*Text segment:*
* * * * * * *

Through the adoption of innovative and appropriate applications, such as the food-processing component of the village workshop to be established during the demonstration phase, it is clear that tangible development benefits could be achieved, over and above those originally envisaged in this project. The successful development of the village workshop concept would then lead to successful replication and sustainability within Kabupaten Jayawijaya.

In Indonesia, there are some 24 million rural households without electricity. The provision of electricity to these households is a major priority for the Indonesian Government. In recent years some 800,000 households have been provided with a new electricity supply each year, primarily by being connected into a centralised electricity grid.

A recent World Bank-funded study into solar-based rural electrification concluded that such systems could be an economically viable option for up to 25-40% of non-electrified households (ie. 6-10 million houses). Renewable energy technology typically has significantly less impact on the environment, both at a local and global level, than conventional energy sources (eg. coal, oil). By increasing the use of renewable energy where it is economically viable, the project will contribute to the twin goals of sustainable development and economic growth, particularly in the less economically endowed rural regions of Indonesia.

D. Benefits derived from the activities implemented jointly project

Whenever possible, quantitative information should be provided. Failing that, a qualitative description should be given. If quantitative information becomes available, it could be submitted using the update(s). (If the amount of quantitative information is too large, the source could be indicated.)

Item

Please fill in

Describe environmental benefits in detail:

The aim is to increase the contribution of renewable energy in the mix of electricity generating options as community demand for electricity increases in step with their development, consequently avoiding the consumption of diesel fuel which is used to generate the electricity. The resultant reduction in diesel fuel consumption will have positive global environmental benefit through a reduction in emissions of greenhouse gases. There will also be local environmental benefits from a reduction in the use of diesel including a reduction in local air pollution and a reduced risk of spillage of diesel fuel, which could potentially have a major adverse impact in an environmentally sensitive environment (eg. coral reefs).

Do quantitative data exist for evaluation of environmental benefits?

Yes

Describe social/cultural benefits in detail:

As outlined in Section C, the project will deliver a wide variety of social benefits.

In addition, the project will have positive socio-economic benefits through the increase in local employment to service renewable energy systems. The project will also have a positive impact on the balance of payments of Indonesia by reducing the domestic demand for petroleum products (diesel) and enabling Indonesia to remain an exporter of crude oil. There are good prospects for attaining a high local content from the use of renewable energy systems. Even in this initial project, the micro-hydro component of the demonstration system will be sourced for Indonesia.

Do quantitative data exist for evaluation of social benefits?

No

Describe economic benefits in detail:

The renewable energy project will reduce costs of providing a 24-hour/day electricity supply to rural areas of Indonesia. The provision of a 24-hour/day electricity supply at relatively low marginal cost opens up the prospects for village-based industry. The establishment of a village workshop, which will process locally grown food and repair agricultural equipment, is an integral part of the project. Increased food security for the local community and the potential to contribute high quality food products to the wider region are medium term aims.

* * * * * * *

Dataset records:
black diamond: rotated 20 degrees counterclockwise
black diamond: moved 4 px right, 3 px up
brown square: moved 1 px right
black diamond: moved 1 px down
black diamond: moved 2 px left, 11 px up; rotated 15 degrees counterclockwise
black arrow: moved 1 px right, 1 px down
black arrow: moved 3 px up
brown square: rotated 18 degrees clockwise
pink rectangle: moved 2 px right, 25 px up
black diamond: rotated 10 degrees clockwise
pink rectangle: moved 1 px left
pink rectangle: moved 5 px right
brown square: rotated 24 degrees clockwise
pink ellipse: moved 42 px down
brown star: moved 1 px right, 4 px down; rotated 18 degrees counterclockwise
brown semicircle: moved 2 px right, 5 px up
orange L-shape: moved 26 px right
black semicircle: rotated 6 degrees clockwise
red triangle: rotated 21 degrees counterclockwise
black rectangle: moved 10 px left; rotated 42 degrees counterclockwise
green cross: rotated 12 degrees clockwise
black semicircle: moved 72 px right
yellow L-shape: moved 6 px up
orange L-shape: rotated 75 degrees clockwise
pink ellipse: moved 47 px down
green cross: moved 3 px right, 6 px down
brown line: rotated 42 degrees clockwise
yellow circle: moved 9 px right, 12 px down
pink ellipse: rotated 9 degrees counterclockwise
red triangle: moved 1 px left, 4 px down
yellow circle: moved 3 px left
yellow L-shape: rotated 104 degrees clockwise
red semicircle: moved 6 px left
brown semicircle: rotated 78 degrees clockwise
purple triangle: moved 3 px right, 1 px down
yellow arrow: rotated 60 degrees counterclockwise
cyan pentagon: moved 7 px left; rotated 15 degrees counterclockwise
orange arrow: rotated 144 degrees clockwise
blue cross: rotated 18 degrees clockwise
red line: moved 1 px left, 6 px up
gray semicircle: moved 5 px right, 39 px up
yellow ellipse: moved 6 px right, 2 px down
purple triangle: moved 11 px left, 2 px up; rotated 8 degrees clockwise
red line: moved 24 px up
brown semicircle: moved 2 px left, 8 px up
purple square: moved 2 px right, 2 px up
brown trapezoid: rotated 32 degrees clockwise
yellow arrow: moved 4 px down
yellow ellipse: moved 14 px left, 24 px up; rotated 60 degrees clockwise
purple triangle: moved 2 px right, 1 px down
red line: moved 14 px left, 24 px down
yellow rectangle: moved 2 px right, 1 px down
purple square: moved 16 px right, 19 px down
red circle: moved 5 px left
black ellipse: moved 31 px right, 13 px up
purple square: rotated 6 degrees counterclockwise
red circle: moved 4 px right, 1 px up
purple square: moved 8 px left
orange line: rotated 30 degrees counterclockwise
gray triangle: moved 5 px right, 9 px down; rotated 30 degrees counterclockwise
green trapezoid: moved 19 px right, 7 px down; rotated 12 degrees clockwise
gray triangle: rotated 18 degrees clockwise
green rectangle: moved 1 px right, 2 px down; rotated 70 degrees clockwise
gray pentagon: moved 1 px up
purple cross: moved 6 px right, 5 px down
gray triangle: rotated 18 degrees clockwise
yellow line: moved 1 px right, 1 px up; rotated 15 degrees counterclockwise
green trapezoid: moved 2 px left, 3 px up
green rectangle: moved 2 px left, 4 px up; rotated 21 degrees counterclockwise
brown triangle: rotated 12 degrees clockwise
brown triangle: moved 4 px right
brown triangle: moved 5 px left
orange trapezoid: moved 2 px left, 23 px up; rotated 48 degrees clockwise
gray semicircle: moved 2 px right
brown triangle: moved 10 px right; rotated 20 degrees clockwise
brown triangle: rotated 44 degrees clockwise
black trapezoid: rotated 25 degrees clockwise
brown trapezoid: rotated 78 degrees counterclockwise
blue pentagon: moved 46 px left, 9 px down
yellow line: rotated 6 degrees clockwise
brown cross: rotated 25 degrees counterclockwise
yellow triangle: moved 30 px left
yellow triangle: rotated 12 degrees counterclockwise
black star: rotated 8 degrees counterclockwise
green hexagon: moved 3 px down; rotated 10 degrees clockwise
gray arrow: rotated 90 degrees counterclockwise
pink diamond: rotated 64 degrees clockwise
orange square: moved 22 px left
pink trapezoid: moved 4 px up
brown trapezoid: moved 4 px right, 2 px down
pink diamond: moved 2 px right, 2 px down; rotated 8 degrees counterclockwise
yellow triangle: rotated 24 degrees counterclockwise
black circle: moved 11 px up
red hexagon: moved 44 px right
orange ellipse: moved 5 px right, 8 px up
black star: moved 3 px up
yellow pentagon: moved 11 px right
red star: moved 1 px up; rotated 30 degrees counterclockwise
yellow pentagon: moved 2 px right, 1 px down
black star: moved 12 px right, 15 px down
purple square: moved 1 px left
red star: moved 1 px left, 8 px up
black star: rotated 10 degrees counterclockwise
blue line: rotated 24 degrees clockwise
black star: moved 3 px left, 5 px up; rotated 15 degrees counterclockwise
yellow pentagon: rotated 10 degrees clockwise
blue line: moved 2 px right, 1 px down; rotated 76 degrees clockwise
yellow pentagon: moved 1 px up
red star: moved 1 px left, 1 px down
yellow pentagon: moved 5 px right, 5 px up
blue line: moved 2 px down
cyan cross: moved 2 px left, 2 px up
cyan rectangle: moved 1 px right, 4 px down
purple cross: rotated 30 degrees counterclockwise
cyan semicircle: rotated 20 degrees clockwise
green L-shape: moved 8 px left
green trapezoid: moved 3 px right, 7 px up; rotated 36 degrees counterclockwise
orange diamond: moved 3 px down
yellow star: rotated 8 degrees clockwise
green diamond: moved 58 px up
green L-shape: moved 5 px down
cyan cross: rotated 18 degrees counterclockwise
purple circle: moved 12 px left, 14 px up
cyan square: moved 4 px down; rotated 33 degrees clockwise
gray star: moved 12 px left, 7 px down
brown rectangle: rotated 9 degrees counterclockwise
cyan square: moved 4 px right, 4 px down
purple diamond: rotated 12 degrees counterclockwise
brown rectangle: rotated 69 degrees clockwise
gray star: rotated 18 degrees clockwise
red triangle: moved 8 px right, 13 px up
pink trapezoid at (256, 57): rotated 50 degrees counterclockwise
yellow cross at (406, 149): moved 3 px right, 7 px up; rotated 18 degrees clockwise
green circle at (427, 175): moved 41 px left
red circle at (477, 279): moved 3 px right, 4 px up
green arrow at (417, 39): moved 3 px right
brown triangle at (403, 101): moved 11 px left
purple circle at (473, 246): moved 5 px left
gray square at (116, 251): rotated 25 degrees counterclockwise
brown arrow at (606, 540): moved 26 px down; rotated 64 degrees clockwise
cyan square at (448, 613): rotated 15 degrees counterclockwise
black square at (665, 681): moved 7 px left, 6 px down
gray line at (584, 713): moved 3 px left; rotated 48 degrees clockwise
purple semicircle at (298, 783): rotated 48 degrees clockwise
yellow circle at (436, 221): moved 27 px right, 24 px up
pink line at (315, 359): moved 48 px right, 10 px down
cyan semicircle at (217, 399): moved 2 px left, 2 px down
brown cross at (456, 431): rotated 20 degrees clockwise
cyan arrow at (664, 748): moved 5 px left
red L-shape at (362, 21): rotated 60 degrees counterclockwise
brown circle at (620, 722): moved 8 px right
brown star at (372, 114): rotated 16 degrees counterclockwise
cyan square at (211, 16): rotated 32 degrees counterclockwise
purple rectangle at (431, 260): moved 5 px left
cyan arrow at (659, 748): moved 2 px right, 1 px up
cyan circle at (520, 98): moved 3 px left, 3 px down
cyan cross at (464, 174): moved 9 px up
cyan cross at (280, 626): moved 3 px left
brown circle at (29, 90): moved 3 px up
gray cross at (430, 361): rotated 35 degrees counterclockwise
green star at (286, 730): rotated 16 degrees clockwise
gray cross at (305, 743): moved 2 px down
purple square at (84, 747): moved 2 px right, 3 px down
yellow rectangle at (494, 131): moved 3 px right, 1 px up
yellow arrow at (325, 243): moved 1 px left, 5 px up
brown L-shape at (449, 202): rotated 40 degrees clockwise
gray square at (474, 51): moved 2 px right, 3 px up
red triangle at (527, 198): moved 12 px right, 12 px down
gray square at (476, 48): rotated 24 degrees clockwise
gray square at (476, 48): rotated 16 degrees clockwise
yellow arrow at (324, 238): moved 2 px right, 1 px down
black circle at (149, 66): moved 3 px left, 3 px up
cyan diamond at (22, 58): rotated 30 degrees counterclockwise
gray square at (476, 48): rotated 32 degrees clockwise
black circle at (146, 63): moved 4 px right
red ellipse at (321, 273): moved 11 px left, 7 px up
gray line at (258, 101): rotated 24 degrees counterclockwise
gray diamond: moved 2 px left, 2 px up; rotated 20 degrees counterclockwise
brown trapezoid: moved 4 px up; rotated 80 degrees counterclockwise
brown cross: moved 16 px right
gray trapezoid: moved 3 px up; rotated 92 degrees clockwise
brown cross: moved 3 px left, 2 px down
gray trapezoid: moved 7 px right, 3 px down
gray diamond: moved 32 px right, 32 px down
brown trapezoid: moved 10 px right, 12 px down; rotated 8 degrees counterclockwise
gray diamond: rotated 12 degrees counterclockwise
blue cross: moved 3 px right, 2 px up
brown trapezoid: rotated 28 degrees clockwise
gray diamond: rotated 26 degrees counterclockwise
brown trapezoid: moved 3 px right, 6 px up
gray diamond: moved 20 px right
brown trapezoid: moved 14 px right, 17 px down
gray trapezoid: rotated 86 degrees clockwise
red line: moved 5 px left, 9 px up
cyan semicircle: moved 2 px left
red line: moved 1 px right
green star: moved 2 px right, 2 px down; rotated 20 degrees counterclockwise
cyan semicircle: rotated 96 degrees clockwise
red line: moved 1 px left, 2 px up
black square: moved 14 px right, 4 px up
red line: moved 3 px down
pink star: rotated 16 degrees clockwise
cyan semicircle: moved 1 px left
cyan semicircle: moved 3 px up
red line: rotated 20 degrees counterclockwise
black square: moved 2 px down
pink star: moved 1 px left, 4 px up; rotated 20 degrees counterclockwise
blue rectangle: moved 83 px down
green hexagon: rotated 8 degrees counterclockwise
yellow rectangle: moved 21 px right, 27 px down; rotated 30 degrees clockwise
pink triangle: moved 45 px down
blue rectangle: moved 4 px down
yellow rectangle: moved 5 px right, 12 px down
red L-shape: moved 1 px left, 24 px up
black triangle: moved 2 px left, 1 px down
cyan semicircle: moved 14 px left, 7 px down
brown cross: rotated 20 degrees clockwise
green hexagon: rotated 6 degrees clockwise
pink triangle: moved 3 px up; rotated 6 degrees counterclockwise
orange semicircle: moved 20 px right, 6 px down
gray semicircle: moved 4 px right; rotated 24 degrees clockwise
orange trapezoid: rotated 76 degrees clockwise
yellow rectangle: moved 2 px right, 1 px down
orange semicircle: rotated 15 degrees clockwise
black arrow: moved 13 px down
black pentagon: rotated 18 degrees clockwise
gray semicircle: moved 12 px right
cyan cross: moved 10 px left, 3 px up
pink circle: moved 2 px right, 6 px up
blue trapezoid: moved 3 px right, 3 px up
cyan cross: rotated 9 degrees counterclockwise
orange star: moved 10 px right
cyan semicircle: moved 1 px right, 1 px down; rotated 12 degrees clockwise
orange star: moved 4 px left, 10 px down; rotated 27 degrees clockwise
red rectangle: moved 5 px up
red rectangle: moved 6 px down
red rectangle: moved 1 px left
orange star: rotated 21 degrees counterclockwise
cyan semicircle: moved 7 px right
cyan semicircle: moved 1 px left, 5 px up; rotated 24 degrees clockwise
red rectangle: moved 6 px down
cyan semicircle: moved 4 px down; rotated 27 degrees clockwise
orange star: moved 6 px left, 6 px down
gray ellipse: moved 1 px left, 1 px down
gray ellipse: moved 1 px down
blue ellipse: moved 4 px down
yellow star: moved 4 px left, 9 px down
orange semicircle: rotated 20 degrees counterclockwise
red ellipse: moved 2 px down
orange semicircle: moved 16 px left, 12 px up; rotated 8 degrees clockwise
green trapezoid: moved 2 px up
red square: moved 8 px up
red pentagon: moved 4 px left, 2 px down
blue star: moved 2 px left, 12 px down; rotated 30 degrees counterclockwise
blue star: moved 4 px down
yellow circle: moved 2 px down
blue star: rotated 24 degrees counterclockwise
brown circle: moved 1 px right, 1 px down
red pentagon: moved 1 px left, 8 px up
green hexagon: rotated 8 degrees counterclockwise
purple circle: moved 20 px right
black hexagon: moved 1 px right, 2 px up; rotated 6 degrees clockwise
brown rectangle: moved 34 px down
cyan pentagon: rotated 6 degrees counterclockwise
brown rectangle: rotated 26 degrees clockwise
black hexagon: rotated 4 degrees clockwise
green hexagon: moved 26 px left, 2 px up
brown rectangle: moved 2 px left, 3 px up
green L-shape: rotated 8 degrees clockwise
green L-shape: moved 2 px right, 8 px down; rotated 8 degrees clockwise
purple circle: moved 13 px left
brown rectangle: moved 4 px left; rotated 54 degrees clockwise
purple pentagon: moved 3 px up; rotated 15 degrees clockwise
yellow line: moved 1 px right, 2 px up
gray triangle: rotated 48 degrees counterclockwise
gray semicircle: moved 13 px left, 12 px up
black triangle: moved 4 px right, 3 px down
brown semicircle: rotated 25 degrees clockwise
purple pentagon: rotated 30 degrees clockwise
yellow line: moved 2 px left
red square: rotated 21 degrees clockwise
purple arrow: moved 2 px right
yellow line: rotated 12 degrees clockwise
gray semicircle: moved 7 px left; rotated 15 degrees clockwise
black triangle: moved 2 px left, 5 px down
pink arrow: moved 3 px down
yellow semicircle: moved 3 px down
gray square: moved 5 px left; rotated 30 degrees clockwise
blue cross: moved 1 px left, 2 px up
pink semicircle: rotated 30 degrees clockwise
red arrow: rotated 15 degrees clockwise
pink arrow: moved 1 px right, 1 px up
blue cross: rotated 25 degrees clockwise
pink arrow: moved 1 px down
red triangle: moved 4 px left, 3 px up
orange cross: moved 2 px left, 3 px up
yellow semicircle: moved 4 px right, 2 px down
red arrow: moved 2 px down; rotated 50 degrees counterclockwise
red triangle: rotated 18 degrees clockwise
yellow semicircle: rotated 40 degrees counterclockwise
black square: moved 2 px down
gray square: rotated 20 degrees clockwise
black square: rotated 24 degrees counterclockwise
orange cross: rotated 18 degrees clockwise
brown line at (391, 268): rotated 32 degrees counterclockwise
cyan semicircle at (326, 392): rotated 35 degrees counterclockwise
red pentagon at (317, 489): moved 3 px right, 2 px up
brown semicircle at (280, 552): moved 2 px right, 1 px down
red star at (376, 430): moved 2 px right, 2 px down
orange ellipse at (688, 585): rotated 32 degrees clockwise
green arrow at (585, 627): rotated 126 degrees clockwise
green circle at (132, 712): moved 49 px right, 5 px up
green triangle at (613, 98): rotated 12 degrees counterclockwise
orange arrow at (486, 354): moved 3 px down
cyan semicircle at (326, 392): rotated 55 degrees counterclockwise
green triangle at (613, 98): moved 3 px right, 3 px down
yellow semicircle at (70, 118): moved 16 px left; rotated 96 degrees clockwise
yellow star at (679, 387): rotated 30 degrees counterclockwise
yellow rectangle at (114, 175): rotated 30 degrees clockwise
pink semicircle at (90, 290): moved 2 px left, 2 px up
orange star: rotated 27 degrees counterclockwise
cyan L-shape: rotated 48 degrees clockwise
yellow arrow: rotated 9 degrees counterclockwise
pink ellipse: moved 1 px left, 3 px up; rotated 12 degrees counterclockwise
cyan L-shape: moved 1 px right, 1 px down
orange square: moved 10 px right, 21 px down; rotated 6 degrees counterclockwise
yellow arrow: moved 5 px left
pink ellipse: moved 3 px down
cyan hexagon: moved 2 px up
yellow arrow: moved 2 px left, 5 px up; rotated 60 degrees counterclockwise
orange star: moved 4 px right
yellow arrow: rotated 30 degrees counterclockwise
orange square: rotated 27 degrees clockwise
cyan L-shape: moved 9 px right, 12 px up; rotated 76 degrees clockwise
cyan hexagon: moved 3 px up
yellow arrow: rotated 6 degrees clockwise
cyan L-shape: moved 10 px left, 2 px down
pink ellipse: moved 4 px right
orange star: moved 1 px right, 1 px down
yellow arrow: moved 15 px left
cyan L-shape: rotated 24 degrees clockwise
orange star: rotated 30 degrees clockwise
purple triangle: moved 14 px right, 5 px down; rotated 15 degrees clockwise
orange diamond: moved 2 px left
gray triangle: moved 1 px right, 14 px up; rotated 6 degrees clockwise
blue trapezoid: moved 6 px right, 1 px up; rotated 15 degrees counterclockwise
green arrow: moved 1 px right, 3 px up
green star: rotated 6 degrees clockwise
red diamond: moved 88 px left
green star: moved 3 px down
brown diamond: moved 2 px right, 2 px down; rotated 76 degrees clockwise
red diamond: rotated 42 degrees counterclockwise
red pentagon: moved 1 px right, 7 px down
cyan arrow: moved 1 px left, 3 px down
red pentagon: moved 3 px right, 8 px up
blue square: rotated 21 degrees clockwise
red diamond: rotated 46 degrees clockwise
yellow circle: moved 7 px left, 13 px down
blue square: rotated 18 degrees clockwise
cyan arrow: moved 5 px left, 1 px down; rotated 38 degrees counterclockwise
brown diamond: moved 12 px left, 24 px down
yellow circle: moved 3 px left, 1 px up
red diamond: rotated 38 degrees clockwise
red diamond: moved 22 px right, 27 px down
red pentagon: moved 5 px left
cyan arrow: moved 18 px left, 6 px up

* * * * * * *

*To be done:* Extend the project document on renewable-energy electrification in rural Indonesia, starting after its final sentence.

*Final result:*
Do quantitative data exist for evaluation of economic benefits?

Information gathered from this project will enable an assessment to be made of the costs and benefits of renewable energy systems for rural applications, in general, and as a basis for rural industry development, in particular.

E. Calculation of the contribution of activities implemented jointly projects that bring about real, measurable and long-term environmental benefits related to the mitigation of climate change that would not have occurred in the absence of such activities

E. 1) Estimated emissions without the activity (project baseline):

Description of the baseline or reference scenario, including methodologies applied:

It is estimated that the workshop power supply system initially will supply 81.94 kWh per day to the village. On an annual basis this corresponds to approximately 29,900 kWh.

In the absence of the demonstration system, the electricity supply for the workshop and surrounding buildings would otherwise have been provided by a diesel generator. In rural villages in Indonesia, small diesel generators are used extensively to provide electricity.

To obtain an estimate of the diesel fuel which would otherwise have been consumed, computer simulations were undertaken using the RAPSIM computer model developed by the Murdoch University Energy Research Institute (MUERI). MUERI has validated the outputs for their computer model against actual diesel generator systems.

Based on the likely load profile for the power supply, the computer simulation concludes that a total of 64.8 litres of diesel fuel will be consumed daily. On an annual basis this corresponds to approximately 23,600 litres of diesel.

Based on the IPCC report entitled "Revised 1996 IPCC Guidelines for National Greenhouse Gas Inventories", there are some 2.71 kilogram of carbon dioxide produced through the combustion of 1 litre of diesel. On this basis, it is estimated that the demonstration phase of the project will reduce annual carbon dioxide emissions by approximately 64 tonnes.

The electricity output of the demonstration system will be monitored to determine the total amount of electricity produced annually. This data will be used to validate and/or refine the estimated emission savings arising from the project.

E. 2) Estimated emissions with the activity:

Description of the scenario, including methodologies applied:

As the system will rely exclusively on renewable sources of energy, no greenhouse gas emissions will arise from the operation of the system. However the electrical output of the system will be monitored to enable a reliable estimate to be made of the emissions which would have otherwise occurred if the electricity was supplied by a small diesel generator (see Section E1).

E.2.1) Summary table: Projected emission reductions:

GHG

Over Project Year

A) Project baseline scenario

CO2

65 tonnes

B) Project activity scenarioa)

CO2

0 tonnes

C) Effect ( B-A )

CO2

65 tonnes

D) Cumulative effect

CO2

a) Includes indirect GHG leakages.

F. Bearing in mind that the financing of activities implemented jointly shall be additional to financial obligations of Parties included in Annex II to the Convention within the framework of the financial mechanism as well as to current official development assistance flows, please indicate

Source of project funding

(For each source one line)

Amount

(US dollars)

CASE/LIPI

$92,000 (approx)

Australian Agency for International Development

$142,000 (approx)

G. Contribution to capacity building, transfer of environmentally sound technologies and know-how to other Parties, particularly developing country Parties, to enable them to implement the provisions of the Convention. In this process, the developed country Parties shall support the development and enhancement of endogenous capacities and technologies of developing country Parties

As noted under Sections C and D of this report, the project will contribute significantly to capacity building and in the transfer of environmentally sound technologies and know-how to the developing country Parties involved in the project.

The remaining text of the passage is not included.